提示文
モデル名 発売年 口径(cm) 再生周波数帯域 感度(dB/W/m) インピーダンス(Ω) 定格入力(W) 価格(発売時) 特徴
UP-103 1972年頃 10 75Hz~20kHz 87 8 20 ¥3,900 SMコーン、金属ドーム、高域チタンキャップ、ダイカストフレーム
UP-133 1972年頃 13 65Hz~20kHz 88 8 26 ¥4,800 SMコーン、金属ドーム、ダイカストフレーム
UP-163 1972年頃 16 45Hz~20kHz 90 8 32 ¥6,700 SMコーン、金属ドーム、ダイカストフレーム
UP-203 1972年頃 20 40Hz~20kHz 91 8 40 ¥8,600 SMコーン、金属ドーム、ダイカストフレーム
UP-203S 1974年頃 20 40Hz~20kHz 93 8 40 ¥13,000 SMコーン、強化磁気回路、金属ドーム、ダイカストフレーム

UP-103|10cmでも本格派。小型でも音場は広い

UP-103はシリーズ最小の10cmユニットでありながら、明瞭な中高域と透明感ある音が魅力。ボーカルや弦楽器などの繊細な再生に向きます。高域にはチタン合金キャップを採用し、シャープでスムーズな伸びを実現。低域は控えめですが、小型スピーカーに最適です。

取り組む課題
**a)** スピーカーユニットに関する本文で、発売年が1972年頃とされているモデルはどれですか。すべて挙げてください。
**b)** スピーカーユニットに関する本文を、最後の文の後から書き継いでください。

データセットからの抜粋:

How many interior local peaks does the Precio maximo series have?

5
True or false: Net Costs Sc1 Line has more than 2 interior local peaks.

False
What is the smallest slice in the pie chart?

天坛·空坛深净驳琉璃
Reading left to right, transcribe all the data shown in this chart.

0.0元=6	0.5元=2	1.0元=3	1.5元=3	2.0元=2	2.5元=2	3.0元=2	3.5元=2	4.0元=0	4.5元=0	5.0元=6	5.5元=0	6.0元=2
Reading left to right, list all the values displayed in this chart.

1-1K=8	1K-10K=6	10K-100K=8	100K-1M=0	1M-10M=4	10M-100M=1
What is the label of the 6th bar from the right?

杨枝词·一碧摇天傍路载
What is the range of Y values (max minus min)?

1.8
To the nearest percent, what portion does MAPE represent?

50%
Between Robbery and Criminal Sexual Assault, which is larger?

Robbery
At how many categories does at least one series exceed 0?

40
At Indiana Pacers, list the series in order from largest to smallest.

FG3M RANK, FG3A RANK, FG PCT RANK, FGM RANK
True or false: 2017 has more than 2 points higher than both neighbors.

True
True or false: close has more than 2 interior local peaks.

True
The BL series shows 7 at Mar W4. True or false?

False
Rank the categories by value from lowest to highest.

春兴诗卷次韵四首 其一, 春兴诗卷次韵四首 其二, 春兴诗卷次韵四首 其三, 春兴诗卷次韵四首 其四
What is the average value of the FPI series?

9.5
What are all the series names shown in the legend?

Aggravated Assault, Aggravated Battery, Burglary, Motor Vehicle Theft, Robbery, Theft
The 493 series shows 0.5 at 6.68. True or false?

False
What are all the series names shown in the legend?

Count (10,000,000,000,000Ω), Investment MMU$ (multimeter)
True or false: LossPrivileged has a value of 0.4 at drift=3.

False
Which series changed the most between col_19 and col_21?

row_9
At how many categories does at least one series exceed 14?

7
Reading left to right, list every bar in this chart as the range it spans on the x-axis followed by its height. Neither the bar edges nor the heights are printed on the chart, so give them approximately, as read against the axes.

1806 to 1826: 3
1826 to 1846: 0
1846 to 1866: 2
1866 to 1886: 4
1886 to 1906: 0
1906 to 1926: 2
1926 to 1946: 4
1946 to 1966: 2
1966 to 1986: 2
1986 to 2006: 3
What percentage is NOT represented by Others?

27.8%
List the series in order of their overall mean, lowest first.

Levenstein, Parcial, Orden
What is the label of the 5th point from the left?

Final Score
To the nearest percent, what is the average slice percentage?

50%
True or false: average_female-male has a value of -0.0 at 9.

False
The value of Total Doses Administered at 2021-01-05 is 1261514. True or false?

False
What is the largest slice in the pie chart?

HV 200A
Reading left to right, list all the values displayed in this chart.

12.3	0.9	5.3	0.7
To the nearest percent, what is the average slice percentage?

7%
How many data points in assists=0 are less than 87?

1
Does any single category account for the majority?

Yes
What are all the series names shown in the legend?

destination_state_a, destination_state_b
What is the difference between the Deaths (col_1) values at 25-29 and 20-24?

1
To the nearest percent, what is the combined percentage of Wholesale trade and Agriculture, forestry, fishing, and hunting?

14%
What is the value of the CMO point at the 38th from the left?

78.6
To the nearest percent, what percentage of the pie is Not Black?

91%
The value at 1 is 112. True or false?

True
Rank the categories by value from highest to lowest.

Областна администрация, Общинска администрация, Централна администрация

課題の解答
**a)** UP-103、UP-133、UP-163、UP-203

**b)**
UP-133|バランス型の13cm。ジャンルを問わない万能性

13cmのUP-133は、中域の厚みと高域の伸びを両立。88dBの高感度で駆動しやすく、ジャズやクラシック、ボーカルものまで幅広く対応します。自作バックロードホーンとの相性も良好です。

UP-163|音の厚みと解像度の両立。シリーズの中核

16cmのUP-163は、45Hzからの低域再生と90dBの感度により、中低域の存在感と高域の解像度をバランス良く備えています。自然で滑らかな音調でありながら、十分な迫力も備えており、バックロードホーンや密閉型でも素直な鳴り方を見せます。

UP-203|大口径20cmでパワフル。ロックやポップスに最適

UP-203はシリーズ中最大のスタンダードモデル。40Hzまで伸びる低域と91dBの高能率により、量感とスピード感を兼ね備えたダイナミックな再生が可能。エンクロージャーの自由度も高く、ホームシアター用途にも流用可能です。

UP-203S|高出力アンプで真価を発揮。進化型スーパーUP

UP-203SはUP-203のマグネットとボイスコイルを強化した“スーパー版”。音の分離感とスピードが増し、情報量の多い音源でも精緻な音場が再現できます。クラシックの大編成、現代音楽、シネマサウンドに至るまで、現代でも十分通用する音質を持っています。